Suchen Sie professionelle Hilfe

Wichtig ist, dass der Arzt / Berater / Therapeut Erfahrung im Umgang mit Mobbing-Opfern hat. Wenn bereits in der ersten halben Stunde nach „Ihren Anteilen“ an der Situation gefragt wird, bedanken Sie sich für das Gespräch und verlassen Sie den Raum.

Professionelle, erfahrene Berater erkennen Sie an folgenden Punkten:


  • Im Erstgespräch wird die Situation geklärt, der Betroffene schildert frei seine Erlebnisse.


  • Die ersten Schritte bestehen darin, den Betroffenen wieder zu stärken, zu sich selbst zu finden, zu erkennen, was mit ihm passiert ist.


  • Ziel ist, lösungsorientiert in die Zukunft zu arbeiten.


  • Zu einem späteren Zeitpunkt macht es durchaus Sinn, die Situation zu analysieren, typische Mobbinghandlungen zu erkennen und sich mit kleinen „Tricks und Kniffen“ zumindest davor zu schützen

Noch ein Wort zum Thema Schmerzensgeld

Um sein Recht in einem Gerichtsverfahren durchzusetzen braucht man Beweise, Beweise, Beweise.

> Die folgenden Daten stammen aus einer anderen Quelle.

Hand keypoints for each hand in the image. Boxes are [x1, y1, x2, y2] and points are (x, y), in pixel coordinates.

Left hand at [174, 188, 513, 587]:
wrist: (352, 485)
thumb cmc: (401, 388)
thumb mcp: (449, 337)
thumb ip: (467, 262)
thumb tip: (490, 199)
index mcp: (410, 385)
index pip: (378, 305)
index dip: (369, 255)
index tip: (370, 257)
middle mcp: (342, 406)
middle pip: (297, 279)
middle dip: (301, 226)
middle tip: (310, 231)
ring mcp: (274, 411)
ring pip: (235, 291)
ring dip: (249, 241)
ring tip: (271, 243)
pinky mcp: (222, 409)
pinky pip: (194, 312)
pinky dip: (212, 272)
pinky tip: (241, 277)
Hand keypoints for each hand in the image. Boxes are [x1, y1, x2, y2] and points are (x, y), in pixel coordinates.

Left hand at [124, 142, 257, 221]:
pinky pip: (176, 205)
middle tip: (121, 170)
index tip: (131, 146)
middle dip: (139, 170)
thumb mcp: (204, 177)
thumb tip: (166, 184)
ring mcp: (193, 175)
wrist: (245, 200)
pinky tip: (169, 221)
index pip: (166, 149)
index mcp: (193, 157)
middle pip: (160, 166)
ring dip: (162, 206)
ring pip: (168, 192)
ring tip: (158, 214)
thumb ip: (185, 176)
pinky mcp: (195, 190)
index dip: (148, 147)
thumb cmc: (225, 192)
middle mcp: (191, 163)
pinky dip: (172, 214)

Einen guten Anwalt erkennen Sie daran, dass er Sie ganz klar darauf aufmerksam macht, dass Sie ohne konkrete Beweise vor Gericht wenige Chancen haben. Die meisten Gerichtsverfahren enden in Hinblick auf das Thema Mobbing bestenfalls mit einem Vergleich und einer Abfindung.

Darum ist wichtig:

Sammeln Sie Beweise, möglichst schriftlich und von Zeugen belegt, die tatsächlich bereit sind, ihre Aussagen vor Gericht zu wiederholen. Außerdem ist die Dokumentation der Mobbinghandlungen wichtig, zum Beispiel um bei einer Kündigung durch den Arbeitgeber nachweisen zu können, was passiert ist oder bei Sperren durch das Arbeitsamt.

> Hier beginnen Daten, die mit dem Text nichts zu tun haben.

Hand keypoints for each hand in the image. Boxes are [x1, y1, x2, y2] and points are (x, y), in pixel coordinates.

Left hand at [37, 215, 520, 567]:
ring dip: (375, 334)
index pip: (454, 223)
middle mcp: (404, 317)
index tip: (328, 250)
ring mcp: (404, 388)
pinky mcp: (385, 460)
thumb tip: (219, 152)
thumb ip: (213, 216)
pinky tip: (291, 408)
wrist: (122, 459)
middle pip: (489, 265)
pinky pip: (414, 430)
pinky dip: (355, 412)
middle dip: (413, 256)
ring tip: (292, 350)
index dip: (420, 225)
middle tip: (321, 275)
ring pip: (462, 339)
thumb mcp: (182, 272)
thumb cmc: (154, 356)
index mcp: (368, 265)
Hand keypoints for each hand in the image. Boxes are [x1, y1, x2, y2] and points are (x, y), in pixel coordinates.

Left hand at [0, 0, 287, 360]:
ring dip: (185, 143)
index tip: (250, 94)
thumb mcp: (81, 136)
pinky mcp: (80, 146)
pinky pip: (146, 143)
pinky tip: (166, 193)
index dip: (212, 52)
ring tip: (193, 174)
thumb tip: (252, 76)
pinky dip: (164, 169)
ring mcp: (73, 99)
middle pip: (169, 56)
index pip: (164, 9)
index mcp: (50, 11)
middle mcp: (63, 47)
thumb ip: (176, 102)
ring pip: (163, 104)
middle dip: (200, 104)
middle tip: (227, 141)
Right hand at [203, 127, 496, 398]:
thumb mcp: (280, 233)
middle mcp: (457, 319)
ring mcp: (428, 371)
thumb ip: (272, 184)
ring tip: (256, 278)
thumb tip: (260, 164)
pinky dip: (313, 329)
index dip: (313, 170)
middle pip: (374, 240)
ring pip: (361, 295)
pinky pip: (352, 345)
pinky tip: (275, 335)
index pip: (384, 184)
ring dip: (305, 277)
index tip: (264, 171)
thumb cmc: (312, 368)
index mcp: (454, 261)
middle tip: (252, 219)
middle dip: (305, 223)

Wenn Sie glauben, dass Sie von Mobbing betroffen sind:


  • Informieren Sie sich (zum Beispiel im Internet) darüber, was Mobbing wirklich ist


  • Sammeln Sie alles, was Sie an Angriffen und Vorfällen finden können schriftlich und vor allem sicher zu Hause


  • Suchen Sie sich professionelle Unterstützung.